Copy out each line of the data that contains "begin".

───── Extracted material

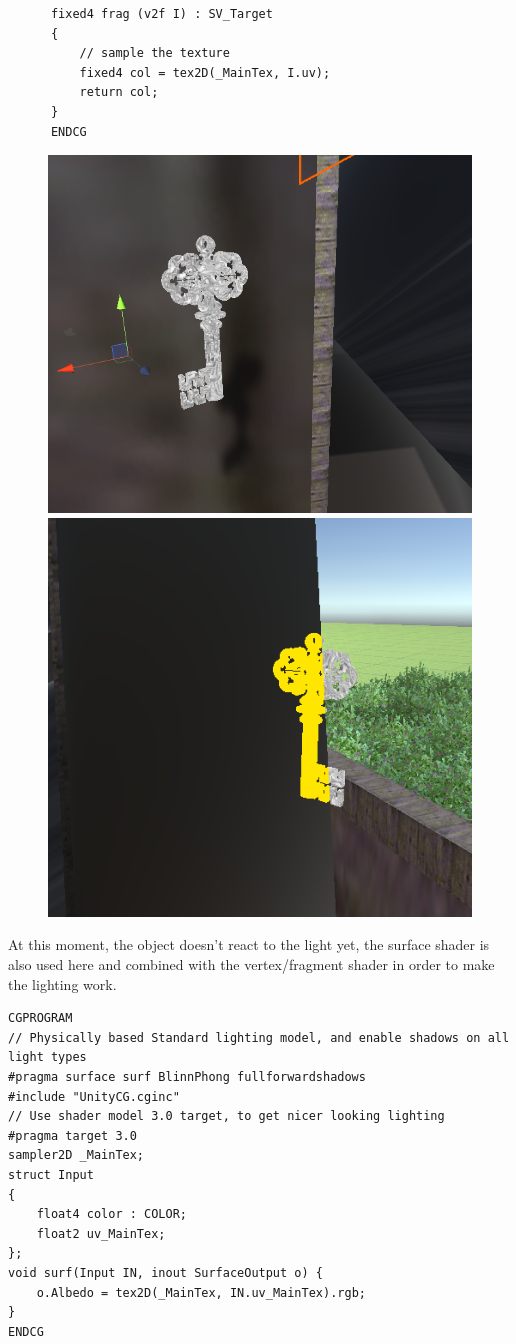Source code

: \documentclass[a4paper, 13pt]{extarticle}
\begin{document}
{\begin{lstlisting}
      fixed4 frag (v2f I) : SV_Target
      {
	      // sample the texture
	      fixed4 col = tex2D(_MainTex, I.uv);
	      return col;
      }
      ENDCG
\end{lstlisting}
\begin{figure}[h]
	\begin{minipage}{.4\textwidth}
		\centering
		\includegraphics[width=0.7\linewidth]{intructions/key_with.png}
		\centering
	\end{minipage}
	\begin{minipage}{.45\textwidth}
		\centering
		\includegraphics[width=0.6\linewidth]{intructions/key_with2.png}
		\centering
	\end{minipage}
\end{figure}
At this moment, the object doesn't react to the light yet, the surface shader is also used here and combined with the vertex/fragment shader in order to make the lighting work.

\begin{lstlisting}
CGPROGRAM
// Physically based Standard lighting model, and enable shadows on all light types
#pragma surface surf BlinnPhong fullforwardshadows
#include "UnityCG.cginc"
// Use shader model 3.0 target, to get nicer looking lighting
#pragma target 3.0
sampler2D _MainTex;
struct Input
{
	float4 color : COLOR;
	float2 uv_MainTex;
};
void surf(Input IN, inout SurfaceOutput o) {
	o.Albedo = tex2D(_MainTex, IN.uv_MainTex).rgb;
}
ENDCG
\end{lstlisting}
\newpage
~
	 \begin{figure}[h]
	

\end{figure}}
\end{document}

──────────

_Result of the task_:
\begin{document}
{\begin{lstlisting}
\begin{figure}[h]
	\begin{minipage}{.4\textwidth}
	\begin{minipage}{.45\textwidth}
\begin{lstlisting}
	 \begin{figure}[h]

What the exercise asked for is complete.